Originally Posted by
Hogg
WHEN IT COMES TO GULLAH, BORDER PATROL AIN' FOH KNO'
By Jack Leland
News and Courier Staff Writer
Turn five Wadmalaw Island Negroes- complete with Gullah dialect- loose in an East Coast Florida town and you've got a language problem.
When the five shrimp trawlermen arrived in a Ft. Myers Beach, Fla., last week (without a Dictionary of Charlestonese), they were promptly arrested by the US Border Patrol on suspicion of being aliens.
Their white employer, Billy Townsend, of Rockville, who speaks the same type of Sea Island brogue, managed to rescue them only after proving they were South Carolinians.

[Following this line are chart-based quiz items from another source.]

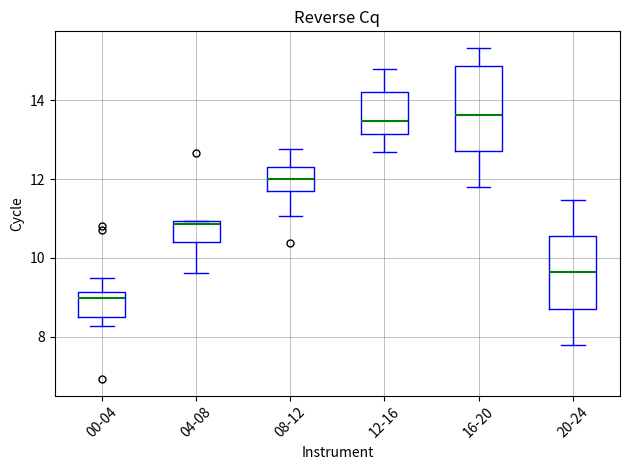

Reading left to right, read every box against the y-axis: the position of its median line, the range the box covers, and the ends of its whiskers. The values are not printed on the chart, so give them approximately, as read against the axis.

00-04: median 9.0, box 8.4 to 9.2, whiskers 8.2 to 9.6
04-08: median 10.8, box 10.4 to 11.0, whiskers 9.6 to 11.0
08-12: median 12.0, box 11.6 to 12.4, whiskers 11.0 to 12.8
12-16: median 13.4, box 13.2 to 14.2, whiskers 12.8 to 14.8
16-20: median 13.6, box 12.8 to 14.8, whiskers 11.8 to 15.4
20-24: median 9.6, box 8.8 to 10.6, whiskers 7.8 to 11.4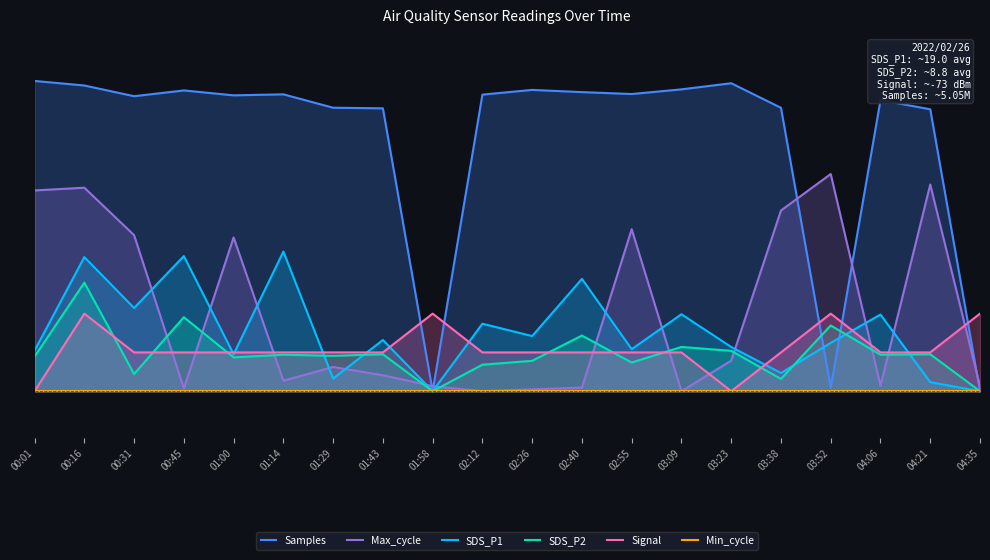

Which category has the highest value across all series?

00:01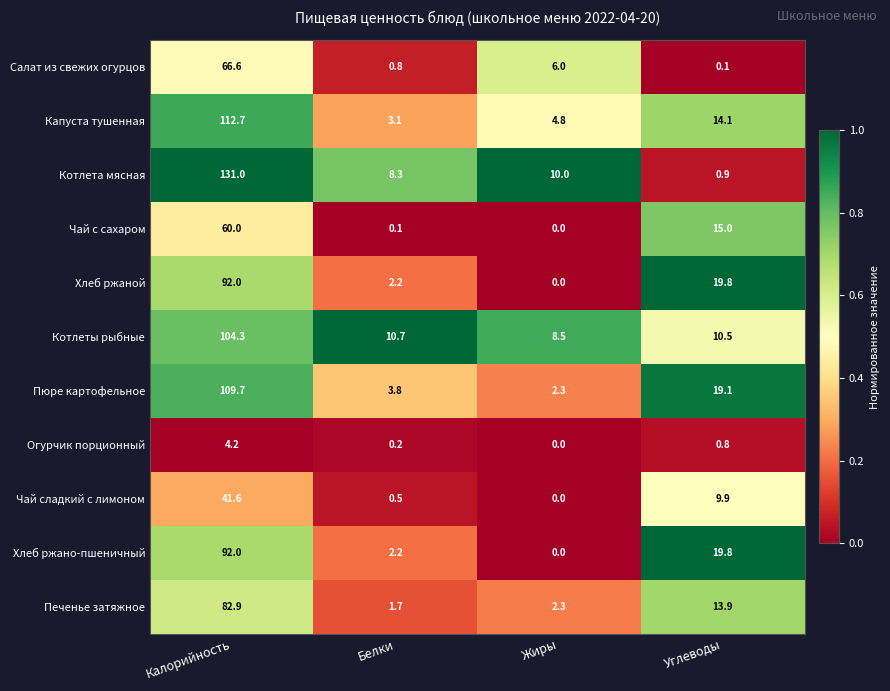

List the labels in order of Пюре картофельное value, smallest first.

Жиры, Белки, Углеводы, Калорийность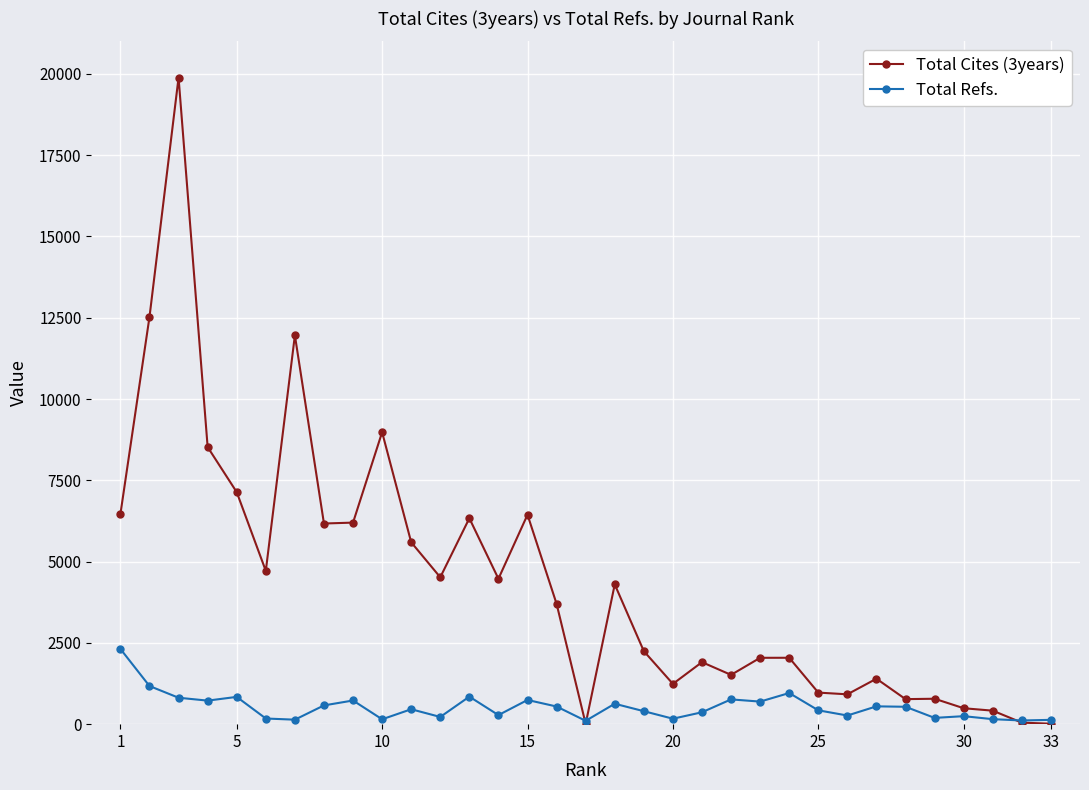

How many distinct data groups are displayed?

2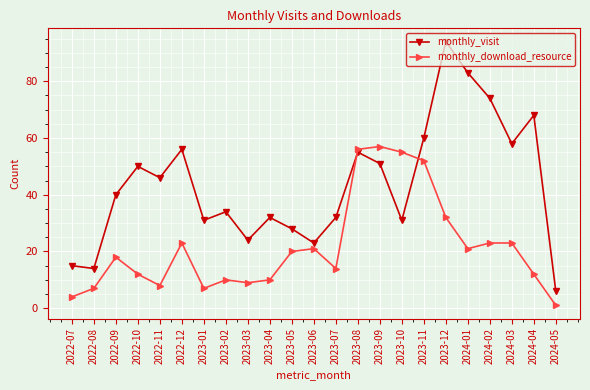

What is the average value of the monthly_download_resource series?

22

The five men were with Capt. Townsend aboard a shrimp trawler bound for Key West. They tied up at Ft. Myers Beach because of bad weather. The Negroes were sitting in front of a packing house when three US Border Patrolmen drove up. They were looking for West Indians who had been slipping into the country aboard fishing boats.
Calling one of the Negroes over to the patrol car, the officers began asking questions.
They were answered in the rich Gullah dialect of Wadmalaw, which the Border Patrolmen couldn't understand at all. The same result followed in the questioning of the others so the patrol placed the men under arrest.
One- managing to break through the language barrier- was given permission to go to the boat at a nearby dock where he found Capt. Townsend.
"De poleece done grab dem boy and we ain' do a God's ting," he told Townsend.
Townsend reported: " I went up there and told the patrolmen that we were all Untied States citizens. He couldn't understand me either so I showed him my credentials."
Then, according to Townsend, the patrolman turned to the other officers and said: "Turn them loose, their boss doesn't talk any better than they do."